Updating here the question based on feedback from the comments:
I created a new dataframe. (The method here is a little bit inelegant.)
id <- rep(c("1111", "1111", "1111", "1111", "1111"), times = 73)
date <- seq(as.Date("2018-01-01"), as.Date("2018-12-31"), by="days")
# drug <- rep(c("Drug A", "Drug B", "Drug A", "Drug A", "Drug A"), times = 73)
day_supply <- rep(c(1, 2, 3, 4, 5), times = 73)
drug_table <- tibble(id, date, day_supply)
drug_table$date <- as.Date(drug_table$date)
drug_table <- drug_table %>%
slice(which(row_number() %% 6 == 1))
drug_table <- drug_table %>%
filter(date != "2018-01-13") %>%
filter(date != "2018-01-19")
drug_table %>%
mutate(drug_will_be_used_until = date + day_supply) %>%
mutate(refill_gap_at_time_of_new_prescription_since_last_prescription = date - lag(drug_will_be_used_until)) -> drug_table
######
id <- rep(c("2222", "2222", "2222", "2222", "2222"), times = 73)
date <- seq(as.Date("2018-01-01"), as.Date("2018-12-31"), by="days")
# drug <- rep(c("Drug A", "Drug B", "Drug A", "Drug A", "Drug A"), times = 73)
day_supply <- rep(c(1, 2, 3, 4, 5), times = 73)
drug_table2 <- tibble(id, date, day_supply)
drug_table2$date <- as.Date(drug_table2$date)
drug_table2 <- drug_table2 %>%
slice(which(row_number() %% 6 == 1))
drug_table2 <- drug_table2 %>%
filter(date != "2018-01-13") %>%
filter(date != "2018-01-19") %>%
filter(date != "2018-02-12") %>%
filter(date != "2018-02-18") %>%
filter(date != "2018-03-14") %>%
filter(date != "2018-03-20") %>%
filter(date != "2018-04-13") %>%
filter(date != "2018-04-19") %>%
filter(date != "2018-05-13") %>%
filter(date != "2018-05-19") %>%
filter(date != "2018-06-12") %>%
filter(date != "2018-06-18") %>%
filter(date != "2018-06-12") %>%
filter(date != "2018-06-18") %>%
filter(date != "2018-07-12") %>%
filter(date != "2018-07-18") %>%
filter(date != "2018-07-12") %>%
filter(date != "2018-07-18") %>%
filter(date != "2018-08-11") %>%
filter(date != "2018-08-17") %>%
filter(date != "2018-09-10") %>%
filter(date != "2018-09-16") %>%
filter(date != "2018-10-10") %>%
filter(date != "2018-10-16") %>%
filter(date != "2018-11-09") %>%
filter(date != "2018-11-15")
drug_table2 %>%
mutate(drug_will_be_used_until = date + day_supply) %>%
mutate(refill_gap_at_time_of_new_prescription_since_last_prescription = date - lag(drug_will_be_used_until)) -> drug_table2
drug_table_df <- bind_rows(drug_table,
drug_table2)
#####
id2 <- c("1111", "2222")
max_refill_gap_in_best_180_day_stretch <- c(5, 16)
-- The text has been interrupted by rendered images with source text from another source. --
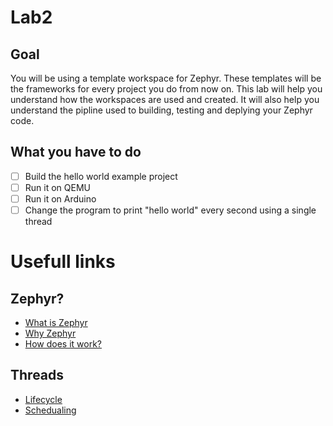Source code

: # Lab2

## Goal
You will be using a template workspace for Zephyr. These templates will be the frameworks for every project you do from now on. This lab will help you understand how the workspaces are used and created. It will also help you understand the pipline used to building, testing and deplying your Zephyr code.

## What you have to do
- [ ] Build the hello world example project
- [ ] Run it on QEMU
- [ ] Run it on Arduino
- [ ] Change the program to print "hello world" every second using a single thread

# Usefull links

## Zephyr?

* [What is Zephyr](https://www.zephyrproject.org/about/what-is-zephyr-project)
* [Why Zephyr](https://www.youtube.com/watch?v=JEpY_ETJ_jE)
* [How does it work?](https://www.youtube.com/watch?v=fpKQKIU2800)

## Threads
* [Lifecycle](https://www.zephyrproject.org/doc/kernel/threads/lifecycle.html)
* [Schedualing](https://www.zephyrproject.org/doc/kernel/threads/scheduling.html)
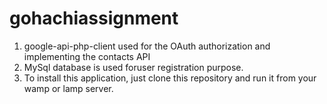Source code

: gohachiassignment
=================

1. google-api-php-client used for the OAuth authorization and implementing the contacts API
2. MySql database is used foruser registration purpose.
3. To install this application, just clone this repository and run it from your wamp or lamp server.
  
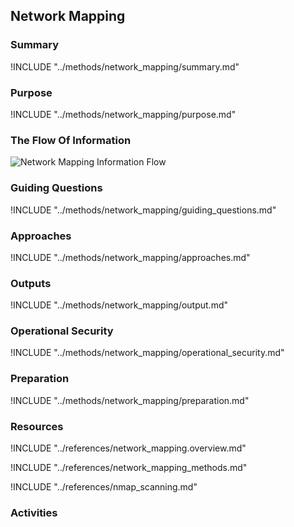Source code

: ## Network Mapping

### Summary
!INCLUDE "../methods/network_mapping/summary.md"

### Purpose
!INCLUDE "../methods/network_mapping/purpose.md"

### The Flow Of Information
![Network Mapping Information Flow](images/info_flows/network_mapping.svg)

### Guiding Questions
!INCLUDE "../methods/network_mapping/guiding_questions.md"

### Approaches
!INCLUDE "../methods/network_mapping/approaches.md"

### Outputs
!INCLUDE "../methods/network_mapping/output.md"

### Operational Security
!INCLUDE "../methods/network_mapping/operational_security.md"

### Preparation
!INCLUDE "../methods/network_mapping/preparation.md"





### Resources
<div class="greybox">
!INCLUDE "../references/network_mapping.overview.md"

!INCLUDE "../references/network_mapping_methods.md"

!INCLUDE "../references/nmap_scanning.md"

</div>

### Activities
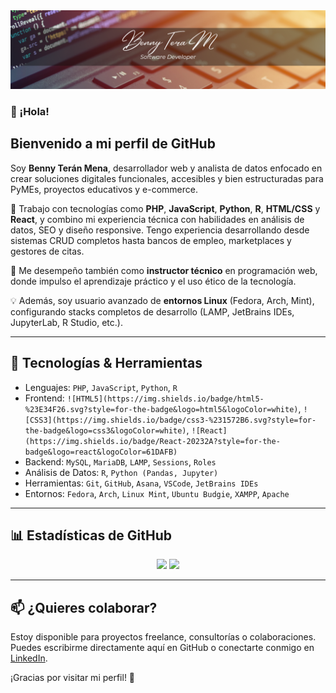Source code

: <img src="https://github.com/Beteme/beteme/blob/main/Benny%20TeraM%20SD.png">

### 👋 ¡Hola!

<h2>Bienvenido a mi perfil de GitHub</h2>

Soy **Benny Terán Mena**, desarrollador web y analista de datos enfocado en crear soluciones digitales funcionales, accesibles y bien estructuradas para PyMEs, proyectos educativos y e-commerce.

🎯 Trabajo con tecnologías como **PHP**, **JavaScript**, **Python**, **R**, **HTML/CSS** y **React**, y combino mi experiencia técnica con habilidades en análisis de datos, SEO y diseño responsive. Tengo experiencia desarrollando desde sistemas CRUD completos hasta bancos de empleo, marketplaces y gestores de citas.

🧠 Me desempeño también como **instructor técnico** en programación web, donde impulso el aprendizaje práctico y el uso ético de la tecnología.

💡 Además, soy usuario avanzado de **entornos Linux** (Fedora, Arch, Mint), configurando stacks completos de desarrollo (LAMP, JetBrains IDEs, JupyterLab, R Studio, etc.).

---

## 🚀 Tecnologías & Herramientas

- Lenguajes: `PHP`, `JavaScript`, `Python`, `R`
- Frontend: `![HTML5](https://img.shields.io/badge/html5-%23E34F26.svg?style=for-the-badge&logo=html5&logoColor=white)`, `![CSS3](https://img.shields.io/badge/css3-%231572B6.svg?style=for-the-badge&logo=css3&logoColor=white)`, `![React](https://img.shields.io/badge/React-20232A?style=for-the-badge&logo=react&logoColor=61DAFB)`
- Backend: `MySQL`, `MariaDB`, `LAMP`, `Sessions`, `Roles`
- Análisis de Datos: `R`, `Python (Pandas, Jupyter)`
- Herramientas: `Git`, `GitHub`, `Asana`, `VSCode`, `JetBrains IDEs`
- Entornos: `Fedora`, `Arch`, `Linux Mint`, `Ubuntu Budgie`, `XAMPP`, `Apache`

---

## 📊 Estadísticas de GitHub

<p align="center">
  <img src="https://github-readme-stats.vercel.app/api?username=**beteme**&show_icons=true&theme=tokyonight&hide_title=false&hide=issues&count_private=true" width="49%"/>
  <img src="https://github-readme-stats.vercel.app/api/top-langs/?username=**beteme**&layout=compact&theme=tokyonight" width="49%"/>
</p>

---

## 📫 ¿Quieres colaborar?

Estoy disponible para proyectos freelance, consultorías o colaboraciones.  
Puedes escribirme directamente aquí en GitHub o conectarte conmigo en [LinkedIn](https://www.linkedin.com/in/bennyteram/).

¡Gracias por visitar mi perfil! 🚀

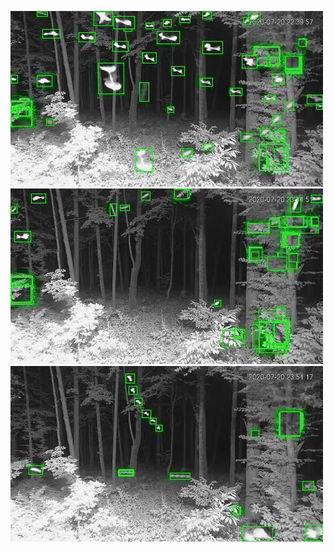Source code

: ![20200720-223912-230917](in/20200720/20200720-223912-230917_0_.jpg)
![20200720-230922-233927](in/20200720/20200720-230922-233927_0_.jpg)
![20200720-233932-000002](in/20200720/20200720-233932-000002_0_.jpg)
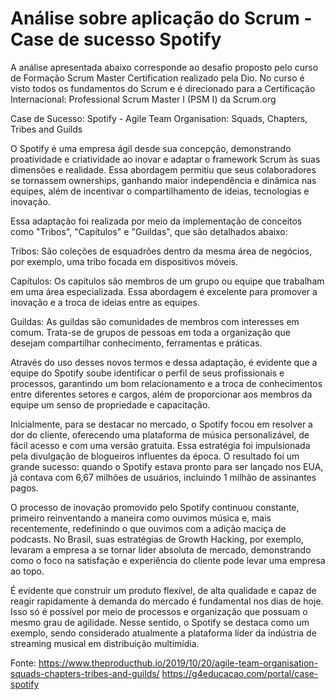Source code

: # Análise sobre aplicação do Scrum - Case de sucesso Spotify
A análise apresentada abaixo corresponde ao desafio proposto pelo curso de Formação Scrum Master Certification realizado pela Dio.
No curso é visto todos os fundamentos do Scrum e é direcionado para a Certificação Internacional: Professional Scrum Master I (PSM I) da Scrum.org

Case de Sucesso: Spotify - Agile Team Organisation: Squads, Chapters, Tribes and Guilds

O Spotify é uma empresa ágil desde sua concepção, demonstrando proatividade e criatividade ao inovar e adaptar o framework Scrum às suas dimensões e realidade. Essa abordagem permitiu que seus colaboradores se tornassem ownerships, ganhando maior independência e dinâmica nas equipes, além de incentivar o compartilhamento de ideias, tecnologias e inovação.

Essa adaptação foi realizada por meio da implementação de conceitos como "Tribos", "Capítulos" e "Guildas", que são detalhados abaixo:

Tribos: São coleções de esquadrões dentro da mesma área de negócios, por exemplo, uma tribo focada em dispositivos móveis.

Capítulos: Os capítulos são membros de um grupo ou equipe que trabalham em uma área especializada. Essa abordagem é excelente para promover a inovação e a troca de ideias entre as equipes.

Guildas: As guildas são comunidades de membros com interesses em comum. Trata-se de grupos de pessoas em toda a organização que desejam compartilhar conhecimento, ferramentas e práticas.

Através do uso desses novos termos e dessa adaptação, é evidente que a equipe do Spotify soube identificar o perfil de seus profissionais e processos, garantindo um bom relacionamento e a troca de conhecimentos entre diferentes setores e cargos, além de proporcionar aos membros da equipe um senso de propriedade e capacitação.

Inicialmente, para se destacar no mercado, o Spotify focou em resolver a dor do cliente, oferecendo uma plataforma de música personalizável, de fácil acesso e com uma versão gratuita. Essa estratégia foi impulsionada pela divulgação de blogueiros influentes da época. O resultado foi um grande sucesso: quando o Spotify estava pronto para ser lançado nos EUA, já contava com 6,67 milhões de usuários, incluindo 1 milhão de assinantes pagos.

O processo de inovação promovido pelo Spotify continuou constante, primeiro reinventando a maneira como ouvimos música e, mais recentemente, redefinindo o que ouvimos com a adição maciça de podcasts. No Brasil, suas estratégias de Growth Hacking, por exemplo, levaram a empresa a se tornar líder absoluta de mercado, demonstrando como o foco na satisfação e experiência do cliente pode levar uma empresa ao topo.

É evidente que construir um produto flexível, de alta qualidade e capaz de reagir rapidamente à demanda do mercado é fundamental nos dias de hoje. Isso só é possível por meio de processos e organização que possuam o mesmo grau de agilidade. Nesse sentido, o Spotify se destaca como um exemplo, sendo considerado atualmente a plataforma líder da indústria de streaming musical em distribuição multimídia.


Fonte: https://www.theproducthub.io/2019/10/20/agile-team-organisation-squads-chapters-tribes-and-guilds/
       https://g4educacao.com/portal/case-spotify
the_180_day_continuous_use_indicator <- c(1, 1)
drug_table_output <- tibble(id2, max_refill_gap_in_best_180_day_stretch, the_180_day_continuous_use_indicator)
In the first case, I have the id "1111" with a dataframe that has one refill gap of 16 days early on. But starting at the end of January, any stretch of 180 days is associated with a maximum refill gap of 5 days.
In the second case, I have the id "2222" but less frequent visits mean that there's a refill gap of 16 days that occurs pretty much every month. So in any 180 day stretch, there's going to be a refill gap of 16 days.
So we can say with patient 1111, there exists a 180 day stretch where the maximum refill gap is under 7 days. But with patient 2222, there doesn't exist any 180 day period where the maximum refill gap is under 7 days.